A melancolia bateu forte, imagens
se formaram em sua memória, como uma pintura em cores fortes que a cada minuto
ganhavam mais intensidade. No entanto, como ela não é de se render fácil,
sacudiu os cabelos como se fosse possível jogar fora aqueles pensamentos
perturbadores com um simples balançar de cabeça... Deu uma olhada derradeira no
espelho, desligou o rádio, pegou as chaves e a bolsa, bateu a porta e saiu.
No caminho até o ponto de
ônibus cumprimenta alguns vizinhos, o homem da banca de jornal, a mocinha das
flores e nem espera a condução, pois o ônibus chega ao mesmo tempo em que ela.
O percurso até o centro é
rápido e logo chega ao seu destino de todos os dias. Durante as horas de
lavoro, mantém-se ocupada com atendimentos, papeis telefonemas, sorrisos,
cantadas ruins, mas que lhe renovam a vaidade, fofoquinhas sobre o novo
funcionário do departamento comercial, as amenidades de toda organização.
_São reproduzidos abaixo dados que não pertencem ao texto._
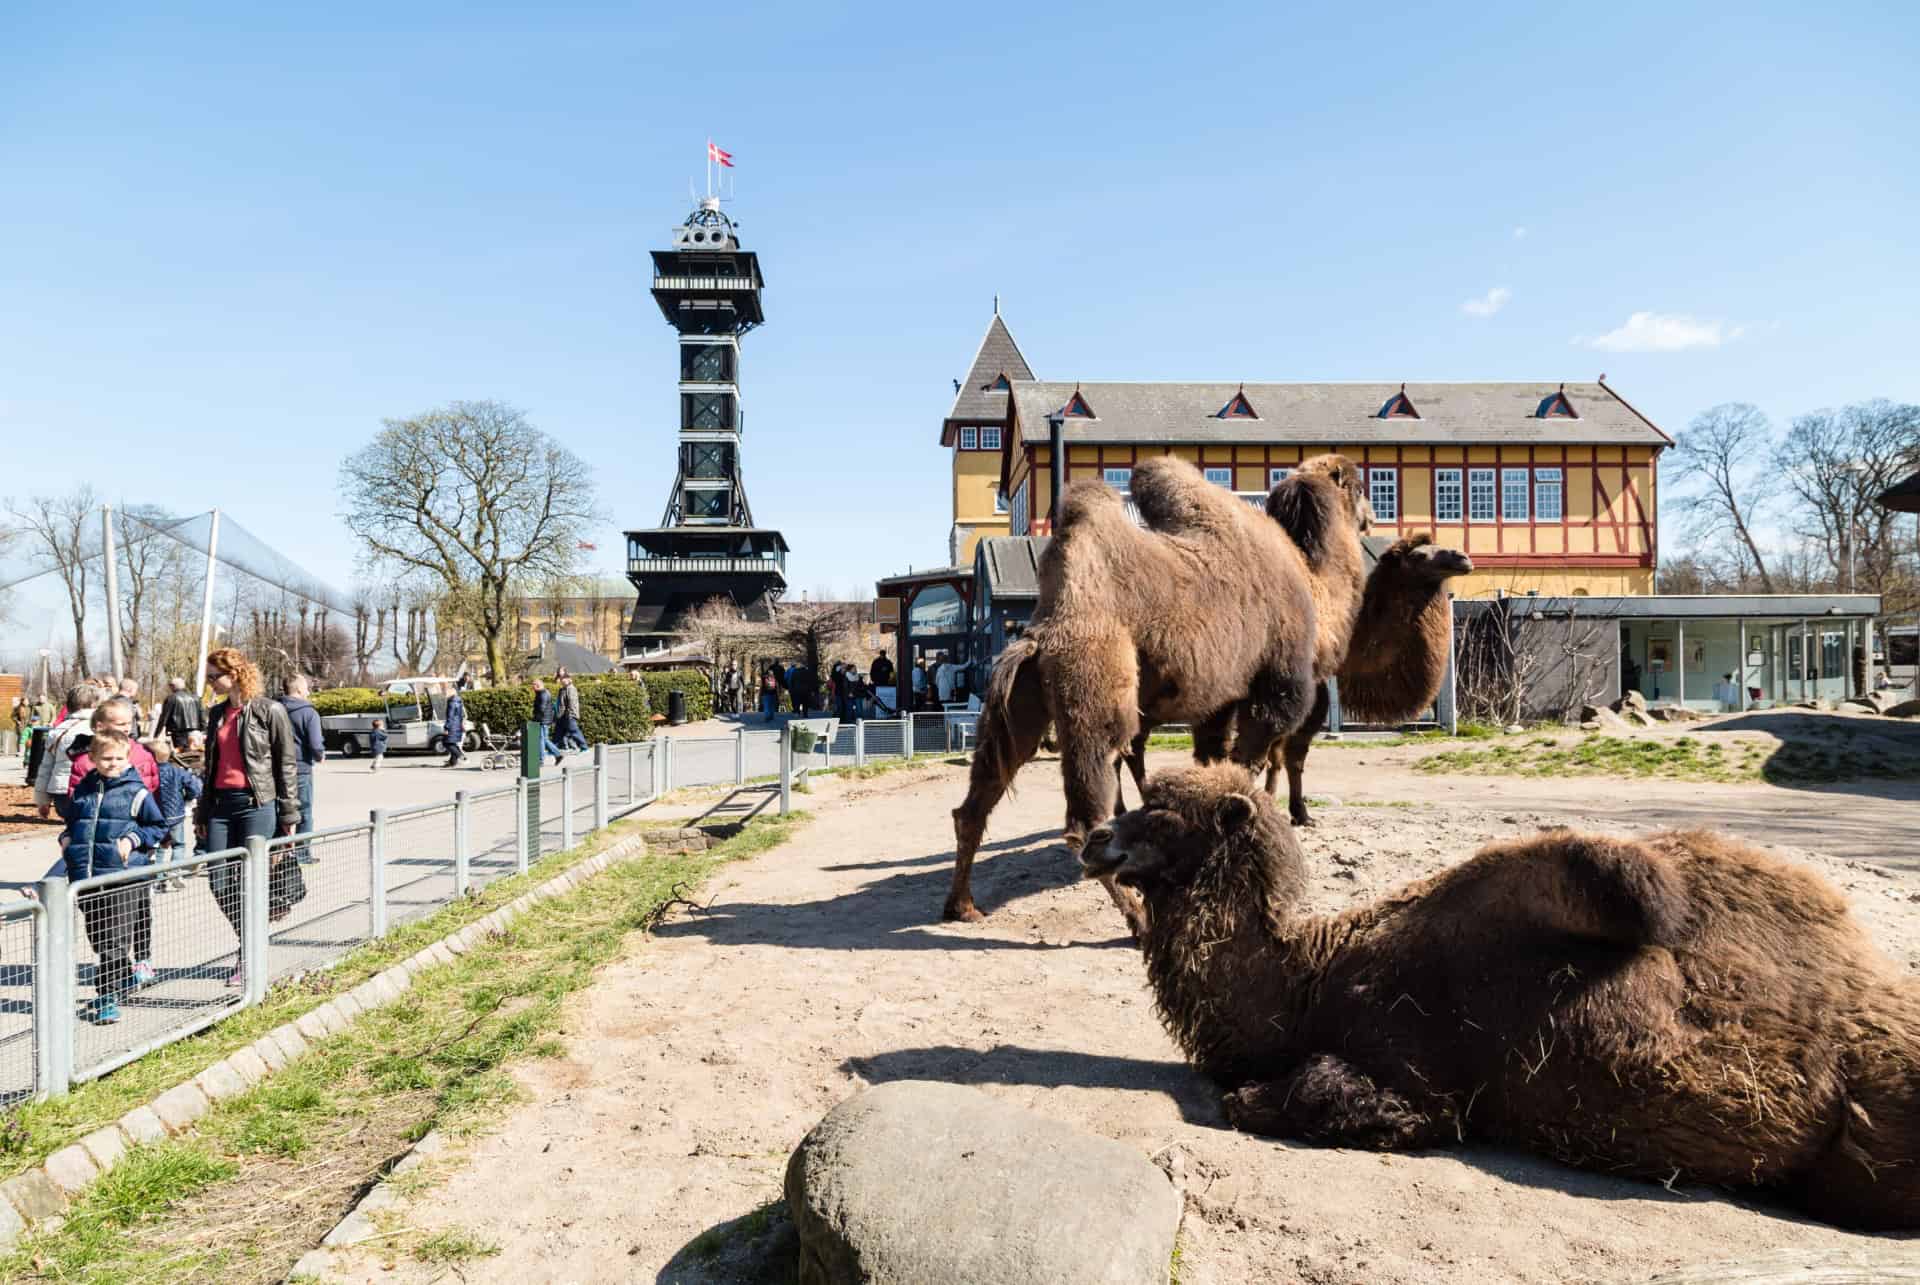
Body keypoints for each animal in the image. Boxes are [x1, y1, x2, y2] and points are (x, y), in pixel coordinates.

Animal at [940, 455, 1367, 925]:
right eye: (1359, 486)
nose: (1370, 516)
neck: (1313, 586)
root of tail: (1044, 629)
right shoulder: (1275, 690)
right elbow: (1248, 762)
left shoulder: (1219, 701)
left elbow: (1212, 760)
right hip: (1094, 689)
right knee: (1084, 822)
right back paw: (1138, 918)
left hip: (1020, 703)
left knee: (973, 805)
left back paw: (962, 906)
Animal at [1082, 760, 1920, 1229]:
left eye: (1164, 811)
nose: (1095, 838)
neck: (1314, 979)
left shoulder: (1422, 1071)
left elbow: (1314, 1096)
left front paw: (1256, 1097)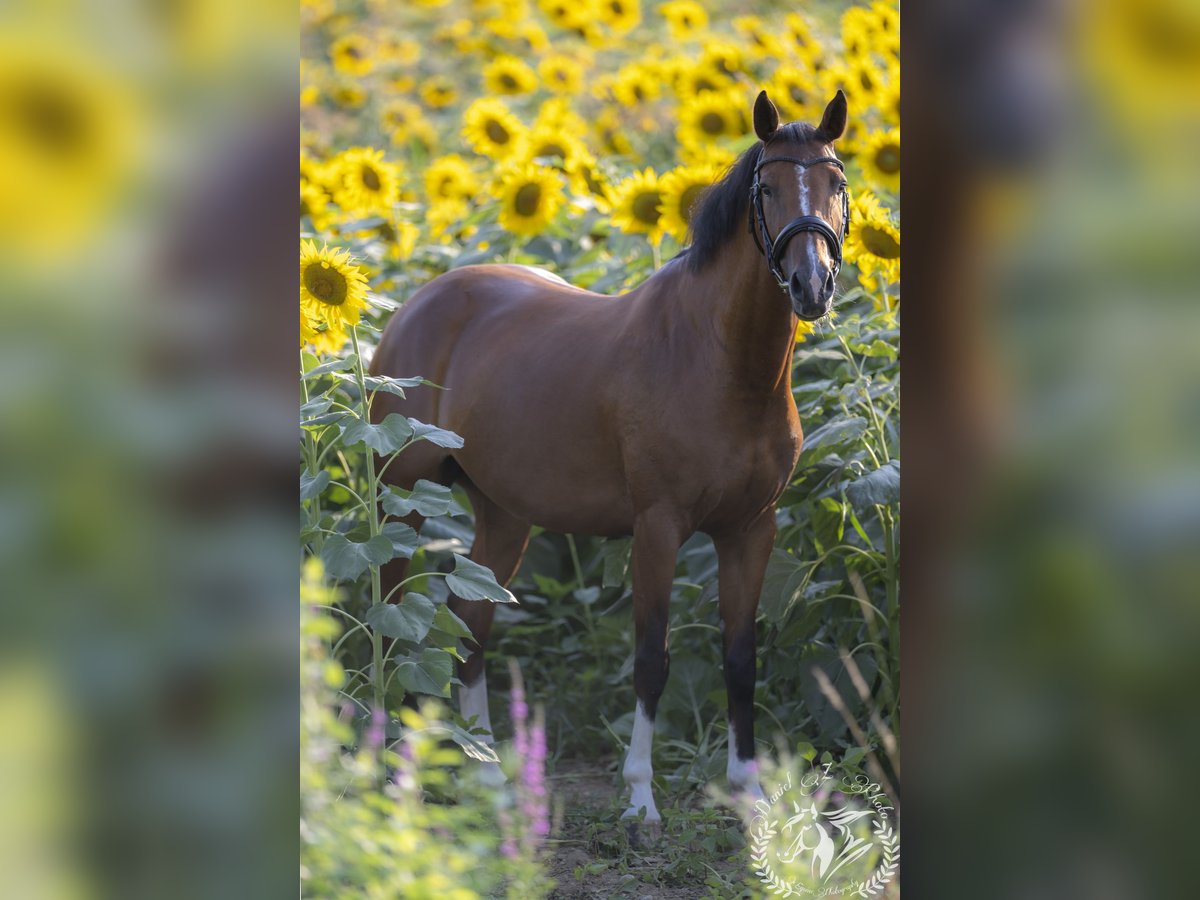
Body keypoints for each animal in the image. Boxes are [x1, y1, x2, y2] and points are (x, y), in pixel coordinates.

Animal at [369, 91, 849, 830]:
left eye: (837, 183)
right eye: (767, 188)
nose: (811, 284)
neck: (721, 363)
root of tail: (416, 304)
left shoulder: (752, 529)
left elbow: (741, 658)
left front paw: (749, 793)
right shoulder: (658, 528)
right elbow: (652, 658)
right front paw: (641, 799)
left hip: (504, 516)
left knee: (473, 623)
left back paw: (488, 771)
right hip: (403, 496)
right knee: (392, 616)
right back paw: (390, 765)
Chega à tarde, é o prenúncio do
retorno ao lar. Em um breve momento, faz a listinha do que precisa comprar no
caminho de casa para abastecer sua dispensa; sabão, torradas, geleia, queijo
branco, laranjas, maçãs e algumas flores para o vaso do corredor que está muito
solitário desde a última vez que ganhou rosas.
O tão esperado momento chegou
era o fim do expediente. Recolhe suas coisas, despede-se dos colegas e segue
seu caminho ao reencontro das memórias que se aquietaram por um breve momento
por falta de atenção.
Segue firme. Por ser à tardinha
resolve caminhar ao invés de apanhar o seu transporte habitual. Durante o
caminho aquelas cores ficam mais fortes, provocando, emocionando... Renascem
velhos desejos, arrependimentos de decisões tomadas no calor da raiva, palavras
ditas e ouvidas ficam pesadas, difíceis de esquecer. Um vento frio sopra-lhe os
cabelos, dança por suas roupas e anuncia chuva.
_Que sorte, estou perto do
mercadinho, não vou me molhar.
Entra,
pega uma cestinha e começa sua colheita:
_Sabão... Esquecer é se
renovar, deixar o passado no passado... Torradas... Deveria ligar e tentar
manter pelo menos a amizade...
_Geleia... Preciso me valorizar
se não me procura é por que perdeu o interesse;...
_Espero que ainda tenham
algumas flores bonitas; o queijo branco, as maçãs e laranjas... Ele deve está
em outra, aliás, ele já tinha outra pelo que sei.
Pagou e pegou suas sacolas,
olhou pra fora e a rua já estava banhada por uma garoa fininha; resolve
enfrenta-la, afinal estava a poucas quadras de casa.
Com passos rápidos chegou até o seu
portão, abriu-o resoluta, fechou e ao virar-se para entrar em casa percebeu o
som da chuva tocando suas plantas no canteiro ao lado da porta. O som lhe
parecia conselhos sussurrados que diziam para render-se:
_ Desista dessa luta, não as evite, enfrente-as!
Sentou-se ao batente olhando o
céu, cada vez mais nublado, a chuva ficando cada vez mais forte e insistente.
Ao ritmo dos pingos de chuva ela se entrega e permite-se chorar por cada mágoa,
cada dor, cada erro, cada palavra dura que disse e ouviu. Rendeu-se, para
vencer, entregou-se as dores da alma para exorcizá-las. A chuva cai com força e sem desejo de parar,
por toda a noite... Amanheceu com luz nos olhos, já era sábado.